SELinux and the Init Container

Edit online

The CEX device plug-in prepares various files and directories that become mounted to the pod at an allocation request. Among those mounts are the directories descibed under The shadow sysfs. These folders are generated on the compute node and mounted into the new pod. In some cases, special actions are needed for such a mount to be accessible inside the newly created pod. For example, SELinux where the folder, or one of its parent folders, must have the appropriate SELinux label. Other security mechanisms might have different requirements.

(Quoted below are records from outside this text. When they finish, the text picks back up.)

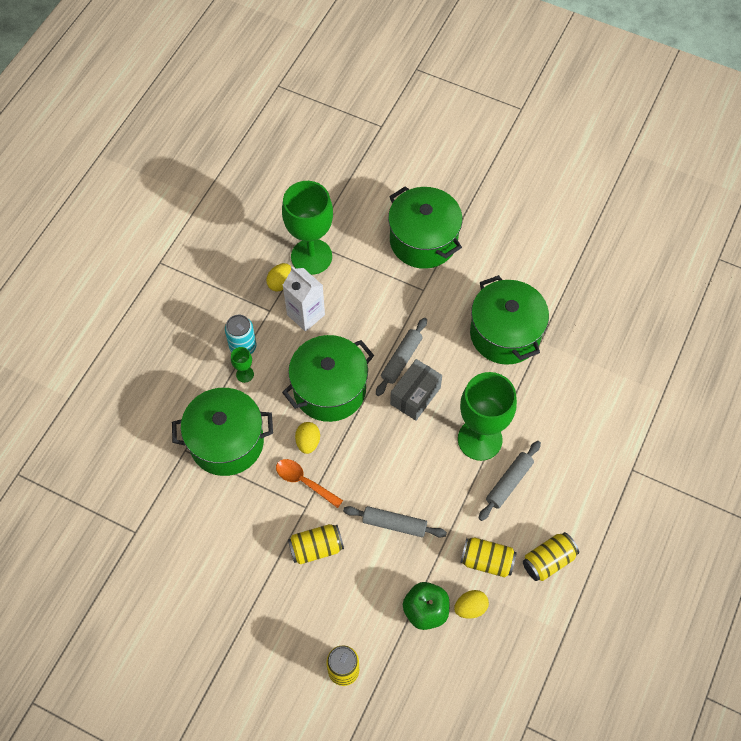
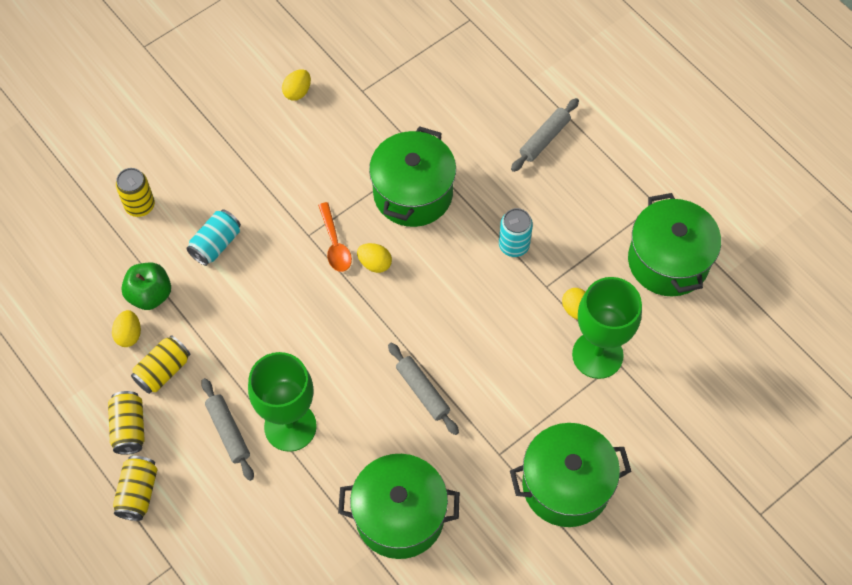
camera: 115 degrees right, 0 degrees up
(159, 590) = (297, 92): none -> yellow egg
(245, 374) = (480, 235): green goblet -> none
(304, 482) = (335, 244): orange spoon -> orange spoon turned 105 degrees clockwise
(306, 315) = (524, 319): white carton -> none
(316, 548) = (263, 228): yellow can -> yellow can (138, 493)
(329, 389) = (423, 306): green pot -> green pot (668, 261)
(350, 580) = (216, 244): none -> turquoise can
(394, 524) = (247, 305): grey rolling pin -> grey rolling pin (544, 139)
(415, 396) = (373, 386): grey box -> none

Because the security mechanisms and their configuration depend on the cluster instance, the CEX device plug-in does not provide any support for such mechanisms. Instead, in the SELinux case, an Init Container can be used to set the correct label on the shadow sysfs root folder /var/tmp/shadowsysfs that contains all the sub-folders that are mapped into pods. See Sample CEX device plug-in daemonset yaml for an example of a daemonset deployment of the CEX device plug-in that contains an init container to set up /var/tmp/shadowsysfs for use in a SELinux-enabled environment.

Limitations

Edit online

Namespaces and the project field

Edit online

The project field of a CEX config set should match the namespace of the container requesting a member of this set. This results in only blue applications being able to allocate blue APQNs from the blue config set.

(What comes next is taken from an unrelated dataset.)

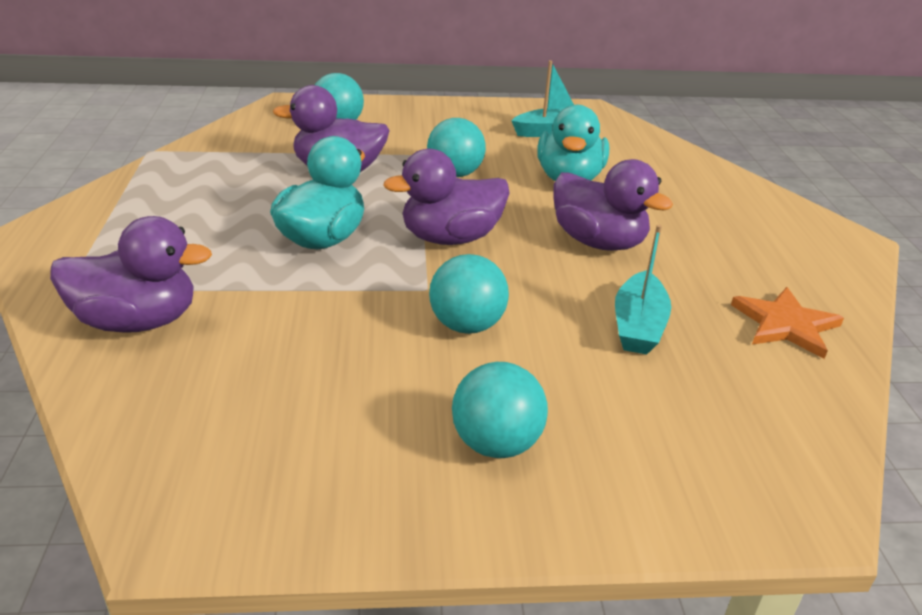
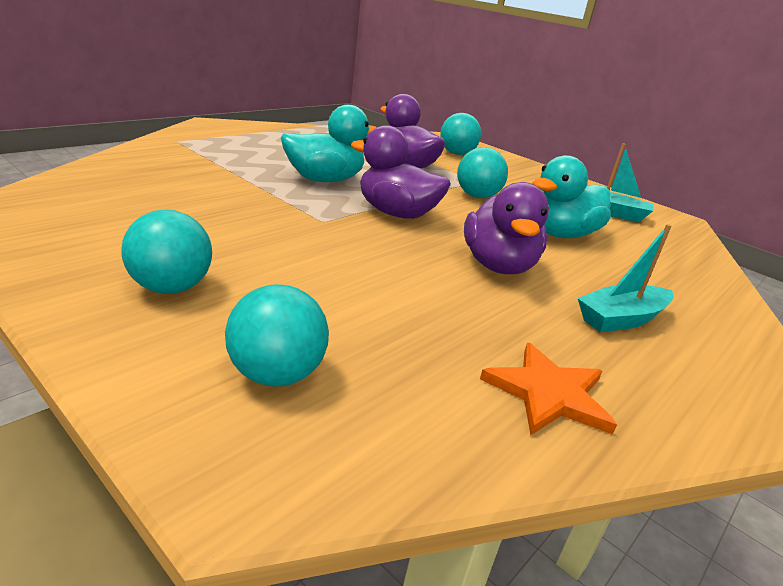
camera: 45 degrees right, 5 degrees down
(137, 321) = (169, 160): purple duck -> none
(466, 325) = (300, 243): turquoise ball -> turquoise ball (276, 374)
(638, 326) = (410, 311): turquoise boat -> turquoise boat (621, 319)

Unfortunately, the allocation request forwarded from the Kubernetes system to the CEX device plug-in does not provide any namespace information. Therefore, the plug-in is not able to check the namespace affiliation.

When the container runs, the surveillance loop of the CEX device plug-in detects this mismatch and displays a log entry:

PodLister: Container <aaa> in namespace <bbb> uses a CEX resource <ccc> marked for project <ddd>!.

This behavior can be a security risk as this opens the possibility to use the HSM of another group of applications. However, to really exploit this, more is needed. For example, a secure key from the target to attack or the possibility to insert a self made secure key into the target application.

As a workaround, you can set quotas for all namespaces except for the one that is allowed to use the resource. See the following example:

    apiVersion: v1
    kind: ResourceQuota
    metadata:
      name: cex-blue-quota-no-red
      namespace: blue
    spec:
      hard:
        requests.cex.s390.ibm.com/red: 0
        limits.cex.s390.ibm.com/red: 0

This yaml snippet restricts the namespace blue to allocate zero CEX resources from the crypto config set cex.s390.ibm.com/red. The result is that all containers, which belong to the blue namespace, are not able to allocate red CEX resources any more.

Sample CEX quota restriction script in the appendix shows a bash script that produces a yaml file, which establishes these quota restrictions.